Effects of joint projects between Member States and third countries

 

  1. Within three months of the end of each year falling within the period specified under Article 9(5)(c), the Member State having made the notification under Article 9 shall issue a letter of notification stating:

(a) the total amount of electricity produced during that year from renewable energy sources by the installation which was the subject of the notification under Article 9;

(b) the amount of electricity produced during the year from renewable energy sources by that installation which is to count towards its national overall target in accordance with the terms of the notification under Article 9; and

(c) proof of compliance with the conditions set out in Article 9(2).
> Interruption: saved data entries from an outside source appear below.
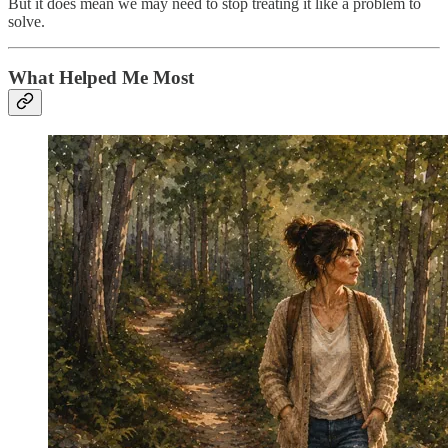
But it does mean we may need to stop treating it like a problem to
solve.
What Helped Me Most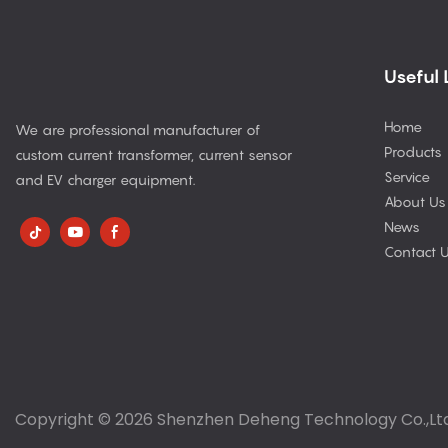
Useful 
Home
We are professional manufacturer of
Products
custom current transformer, current sensor
Service
and EV charger equipment.
About Us
News
Contact 
Copyright © 2026 Shenzhen Deheng Technology Co.,Lt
  1. The Member State shall send the letter of notification to the third country which has acknowledged the project in accordance with Article 9(5)(d) and to the Commission.
  2. For the purposes of measuring target compliance with the requirements of this Directive concerning national overall targets, the amount of electricity produced from renewable energy sources notified in accordance with paragraph 1(b) shall be added to the amount of energy from renewable sources that is taken into account, in measuring compliance by the Member State issuing the letter of notification.

 

Article 11

Joint support schemes

 

  1. Without prejudice to the obligations of Member States under Article 3, two or more Member States may decide, on a voluntary basis, to join or partly coordinate their national support schemes. In such cases, a certain amount of energy from renewable sources produced in the territory of one participating Member State may count towards the national overall target of another participating Member State if the Member States concerned:

(a) make a statistical transfer of specified amounts of energy from renewable sources from one Member State to another Member State in accordance with Article 6; or

(b) set up a distribution rule agreed by participating Member States that allocates amounts of energy from renewable sources between the participating Member States. Such a rule shall be notified to the Commission no later than three months after the end of the first year in which it takes effect.
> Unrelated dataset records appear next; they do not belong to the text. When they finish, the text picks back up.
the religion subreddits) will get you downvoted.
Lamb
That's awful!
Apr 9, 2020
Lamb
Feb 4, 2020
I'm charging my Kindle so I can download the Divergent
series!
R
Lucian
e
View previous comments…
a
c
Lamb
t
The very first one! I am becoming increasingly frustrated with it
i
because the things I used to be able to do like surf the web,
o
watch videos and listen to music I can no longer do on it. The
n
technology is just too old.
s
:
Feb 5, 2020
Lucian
  1. Within three months of the end of each year each Member State having made a notification under paragraph 1(b) shall issue a letter of notification stating the total amount of electricity or heating or cooling from renewable energy sources produced during the year which is to be the subject of the distribution rule.
  2. For the purposes of measuring compliance with the requirements of this Directive concerning national overall targets, the amount of electricity or heating or cooling from renewable energy sources notified in accordance with paragraph 2 shall be reallocated between the concerned Member States in accordance with the notified distribution rule.

 

Article 12

Capacity increases

 

For the purpose of Article 7(2) and Article 9(2)(b), units of energy from renewable sources imputable to an increase in the capacity of an installation shall be treated as if they were produced by a separate installation becoming operational at the moment at which the increase of capacity occurred.